We are also grateful for the collections of failed proposals compiled by John R. Vile: Encyclopedia of Constitutional Amendments, Proposed Amendments, and Amending Issues, 1789-2010, 3rd ed. (Santa Barbara, Calif.: ABC-CLIO, 2010); Rewriting the United States Constitution: An Examination of Proposals from Reconstruction to the Present (New York: Praeger, 1991); and Re-Framers: 170 Eccentric, Visionary, and Patriotic Proposals to Rewrite the U.S. Constitution (Santa Barbara, California: ABC-CLIO, 2014).

This work continues and we would be happy to hear from researchers who have located sources of amendment discourse.

TOPICS AND TAGGING

Each record for which we have sufficient data is tagged by at least one and usually more than one topic. To allow for comparison between the Amend data and a sister collection of the world's written constitutions, we relied on the topic tags developed by the Comparative Constitutions Project (CCP) for its site, Constitute. Constitute offers a description of its topics, along with a topic browser, here. And we have provided a list of our tags, with descriptions, here. Please note that topics do not indicate polarity. For instance, “reproduc” concerns reproductive rights. It is used both for proposals that restrict reproductive rights and for those that guarantee or extend those rights.

We inherited 345 topics tags from the CCP and, in the process of assigning tags to U.S. amendment proposals, we added about thirty U.S.-specific topics to ensure a better fit. We also modified or expanded the scope of several CCP tags to more closely fit concepts from American constitutional history. For amendment proposals for which we do not have the full text, we applied tags based on the knowledge of the proposal's general aim as well as the text of similar proposals from the time period. We assigned tags, and later reviewed them for accuracy and consistency.

The topic tags vary in breadth and scope. A tag like “legpow” (“Powers of the national legislature”) is broad: it was applied to any proposal with a provision that either empowers or limits the legislature, regardless of the subject matter. Other tags are narrower, like “illsub” (“Drugs, alcohol, and illegal substances”) which was applied almost exclusively to Prohibition-related proposals. (And note that any proposed amendment that seeks to control drugs, alcohol, or illegal substances by way of Congressional action will have both of these tags.)

Interestingly, the frequency with which a particular constitutional provision is introduced is not necessarily an indication of its likelihood of adoption. For instance, as illustrated below, the most frequent topic in the congressional dataset is gender equality. The Equal Rights Amendment was first formally introduced in Congress in 1923 and passed in 1972. It remains the subject of political and legal efforts.
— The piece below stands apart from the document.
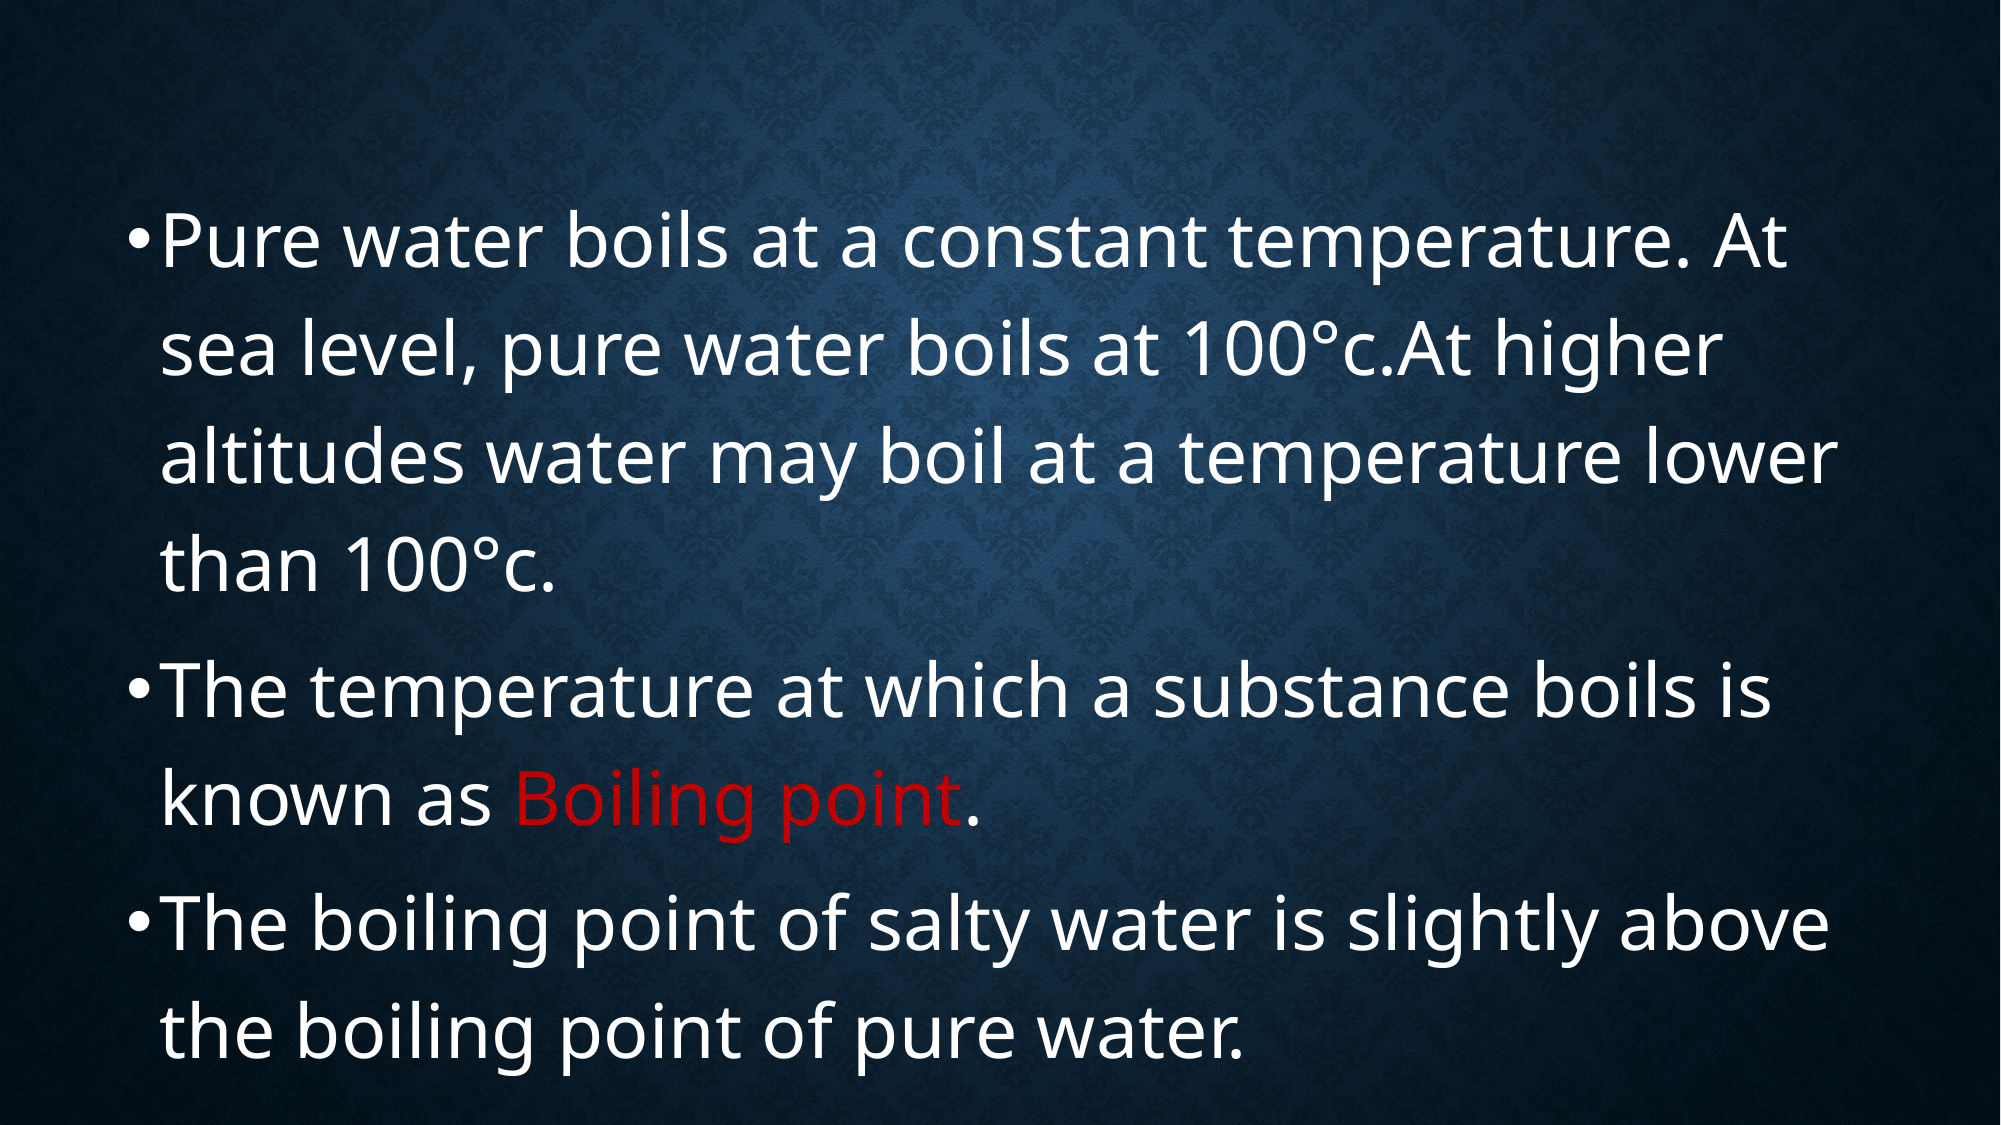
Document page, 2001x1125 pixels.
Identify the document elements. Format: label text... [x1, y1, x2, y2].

list Pure water boils at a constant temperature. At sea level, pure water boils at 100°c.At higher altitudes water may boil at a temperature lower than 100°c. The temperature at which a substance boils is known as Boiling point. The boiling point of salty water is slightly above the boiling point of pure water. [111, 166, 1925, 1097]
Top Topics in Congressional Proposals, 1789-2021

Top topics in congressional proposals, 1789-2021. The top 5 topics include 'Equality regardless of gender' with over 1200 proposed bills, followed by 'deputy executive', 'head of state selection', 'powers of the national legislature', and 'balanced budget'

Our quest to find and categorize every proposed amendment to the U.S. Constitution is ongoing and we hope to add more amendments from existing and new sources in the near future.